## Stored data entries
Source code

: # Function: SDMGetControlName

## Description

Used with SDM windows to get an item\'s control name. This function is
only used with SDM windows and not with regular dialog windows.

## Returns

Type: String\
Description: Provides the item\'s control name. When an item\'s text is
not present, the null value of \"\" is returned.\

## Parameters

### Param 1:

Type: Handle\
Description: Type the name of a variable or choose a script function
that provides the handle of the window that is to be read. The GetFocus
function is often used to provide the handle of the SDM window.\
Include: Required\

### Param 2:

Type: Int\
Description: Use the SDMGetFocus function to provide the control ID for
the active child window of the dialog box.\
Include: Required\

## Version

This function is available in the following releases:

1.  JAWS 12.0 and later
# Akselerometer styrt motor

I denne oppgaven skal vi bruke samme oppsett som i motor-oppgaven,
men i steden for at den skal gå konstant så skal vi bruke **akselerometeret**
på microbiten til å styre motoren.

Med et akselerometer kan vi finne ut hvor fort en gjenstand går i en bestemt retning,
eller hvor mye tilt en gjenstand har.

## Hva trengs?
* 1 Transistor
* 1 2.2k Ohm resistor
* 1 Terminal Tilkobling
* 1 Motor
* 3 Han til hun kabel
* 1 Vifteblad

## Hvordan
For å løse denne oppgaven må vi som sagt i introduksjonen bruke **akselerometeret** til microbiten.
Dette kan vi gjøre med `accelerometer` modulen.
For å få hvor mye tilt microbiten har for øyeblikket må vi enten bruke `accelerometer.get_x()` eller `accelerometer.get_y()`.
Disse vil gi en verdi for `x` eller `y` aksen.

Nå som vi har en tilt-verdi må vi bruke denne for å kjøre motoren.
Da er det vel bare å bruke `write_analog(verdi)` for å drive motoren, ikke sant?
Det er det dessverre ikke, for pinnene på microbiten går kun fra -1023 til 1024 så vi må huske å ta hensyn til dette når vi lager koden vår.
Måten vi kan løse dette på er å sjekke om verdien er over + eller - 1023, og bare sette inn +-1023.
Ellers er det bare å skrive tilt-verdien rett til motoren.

## Directions
Can you put every line of the records above into a numbered list, leaving out the blank lines?

## Result
1. Source code
2. : # Function: SDMGetControlName
3. ## Description
4. Used with SDM windows to get an item\'s control name. This function is
5. only used with SDM windows and not with regular dialog windows.
6. ## Returns
7. Type: String\
8. Description: Provides the item\'s control name. When an item\'s text is
9. not present, the null value of \"\" is returned.\
10. ## Parameters
11. ### Param 1:
12. Type: Handle\
13. Description: Type the name of a variable or choose a script function
14. that provides the handle of the window that is to be read. The GetFocus
15. function is often used to provide the handle of the SDM window.\
16. Include: Required\
17. ### Param 2:
18. Type: Int\
19. Description: Use the SDMGetFocus function to provide the control ID for
20. the active child window of the dialog box.\
21. Include: Required\
22. ## Version
23. This function is available in the following releases:
24. 1.  JAWS 12.0 and later
25. # Akselerometer styrt motor
26. I denne oppgaven skal vi bruke samme oppsett som i motor-oppgaven,
27. men i steden for at den skal gå konstant så skal vi bruke **akselerometeret**
28. på microbiten til å styre motoren.
29. Med et akselerometer kan vi finne ut hvor fort en gjenstand går i en bestemt retning,
30. eller hvor mye tilt en gjenstand har.
31. ## Hva trengs?
32. * 1 Transistor
33. * 1 2.2k Ohm resistor
34. * 1 Terminal Tilkobling
35. * 1 Motor
36. * 3 Han til hun kabel
37. * 1 Vifteblad
38. ## Hvordan
39. For å løse denne oppgaven må vi som sagt i introduksjonen bruke **akselerometeret** til microbiten.
40. Dette kan vi gjøre med `accelerometer` modulen.
41. For å få hvor mye tilt microbiten har for øyeblikket må vi enten bruke `accelerometer.get_x()` eller `accelerometer.get_y()`.
42. Disse vil gi en verdi for `x` eller `y` aksen.
43. Nå som vi har en tilt-verdi må vi bruke denne for å kjøre motoren.
44. Da er det vel bare å bruke `write_analog(verdi)` for å drive motoren, ikke sant?
45. Det er det dessverre ikke, for pinnene på microbiten går kun fra -1023 til 1024 så vi må huske å ta hensyn til dette når vi lager koden vår.
46. Måten vi kan løse dette på er å sjekke om verdien er over + eller - 1023, og bare sette inn +-1023.
47. Ellers er det bare å skrive tilt-verdien rett til motoren.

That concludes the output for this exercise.